What the task asks
Copy the text of the data below word for word, leaving out the images.

*** Opening of Available records ***

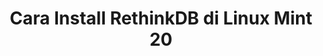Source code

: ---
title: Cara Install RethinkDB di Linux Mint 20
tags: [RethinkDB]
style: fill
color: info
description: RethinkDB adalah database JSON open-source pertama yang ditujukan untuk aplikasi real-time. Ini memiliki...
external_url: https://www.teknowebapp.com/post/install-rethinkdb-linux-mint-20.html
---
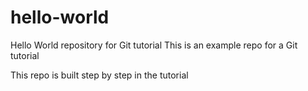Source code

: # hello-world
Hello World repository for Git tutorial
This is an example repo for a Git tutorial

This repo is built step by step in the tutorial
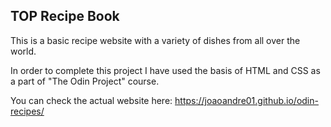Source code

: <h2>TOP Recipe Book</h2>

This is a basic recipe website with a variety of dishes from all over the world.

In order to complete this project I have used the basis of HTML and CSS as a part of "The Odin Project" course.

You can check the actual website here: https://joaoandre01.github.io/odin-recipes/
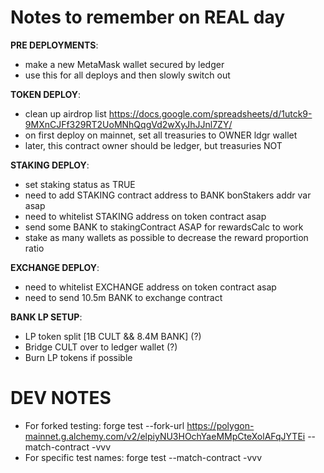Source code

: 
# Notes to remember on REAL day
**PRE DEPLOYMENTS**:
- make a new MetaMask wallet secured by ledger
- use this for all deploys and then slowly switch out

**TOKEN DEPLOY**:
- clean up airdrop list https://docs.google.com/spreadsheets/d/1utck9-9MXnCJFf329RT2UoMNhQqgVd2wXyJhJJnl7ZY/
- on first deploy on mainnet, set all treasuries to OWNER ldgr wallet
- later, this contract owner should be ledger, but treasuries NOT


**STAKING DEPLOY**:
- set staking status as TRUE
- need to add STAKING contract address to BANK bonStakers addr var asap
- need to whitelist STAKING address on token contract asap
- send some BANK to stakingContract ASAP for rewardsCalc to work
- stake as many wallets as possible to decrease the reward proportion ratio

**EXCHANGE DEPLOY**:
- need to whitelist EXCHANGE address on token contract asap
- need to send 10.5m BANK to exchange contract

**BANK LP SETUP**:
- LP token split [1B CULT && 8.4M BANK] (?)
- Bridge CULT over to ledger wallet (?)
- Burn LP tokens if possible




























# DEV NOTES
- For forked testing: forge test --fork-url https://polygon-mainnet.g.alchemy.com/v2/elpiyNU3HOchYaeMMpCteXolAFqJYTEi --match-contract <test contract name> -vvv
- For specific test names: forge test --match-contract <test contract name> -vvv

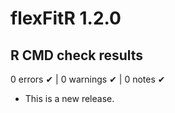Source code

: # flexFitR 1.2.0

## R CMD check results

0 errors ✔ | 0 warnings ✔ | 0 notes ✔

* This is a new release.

*** Close of Available records ***

Exercise response
Source code

: ---
title: Cara Install RethinkDB di Linux Mint 20
tags: [RethinkDB]
style: fill
color: info
description: RethinkDB adalah database JSON open-source pertama yang ditujukan untuk aplikasi real-time. Ini memiliki...
external_url: https://www.teknowebapp.com/post/install-rethinkdb-linux-mint-20.html
---
Source code

: # hello-world
Hello World repository for Git tutorial
This is an example repo for a Git tutorial

This repo is built step by step in the tutorial
Source code

: <h2>TOP Recipe Book</h2>

This is a basic recipe website with a variety of dishes from all over the world.

In order to complete this project I have used the basis of HTML and CSS as a part of "The Odin Project" course.

You can check the actual website here: https://joaoandre01.github.io/odin-recipes/
Source code

: 
# Notes to remember on REAL day
**PRE DEPLOYMENTS**:
- make a new MetaMask wallet secured by ledger
- use this for all deploys and then slowly switch out

**TOKEN DEPLOY**:
- clean up airdrop list https://docs.google.com/spreadsheets/d/1utck9-9MXnCJFf329RT2UoMNhQqgVd2wXyJhJJnl7ZY/
- on first deploy on mainnet, set all treasuries to OWNER ldgr wallet
- later, this contract owner should be ledger, but treasuries NOT


**STAKING DEPLOY**:
- set staking status as TRUE
- need to add STAKING contract address to BANK bonStakers addr var asap
- need to whitelist STAKING address on token contract asap
- send some BANK to stakingContract ASAP for rewardsCalc to work
- stake as many wallets as possible to decrease the reward proportion ratio

**EXCHANGE DEPLOY**:
- need to whitelist EXCHANGE address on token contract asap
- need to send 10.5m BANK to exchange contract

**BANK LP SETUP**:
- LP token split [1B CULT && 8.4M BANK] (?)
- Bridge CULT over to ledger wallet (?)
- Burn LP tokens if possible




























# DEV NOTES
- For forked testing: forge test --fork-url https://polygon-mainnet.g.alchemy.com/v2/elpiyNU3HOchYaeMMpCteXolAFqJYTEi --match-contract <test contract name> -vvv
- For specific test names: forge test --match-contract <test contract name> -vvv

Source code

: # flexFitR 1.2.0

## R CMD check results

0 errors ✔ | 0 warnings ✔ | 0 notes ✔

* This is a new release.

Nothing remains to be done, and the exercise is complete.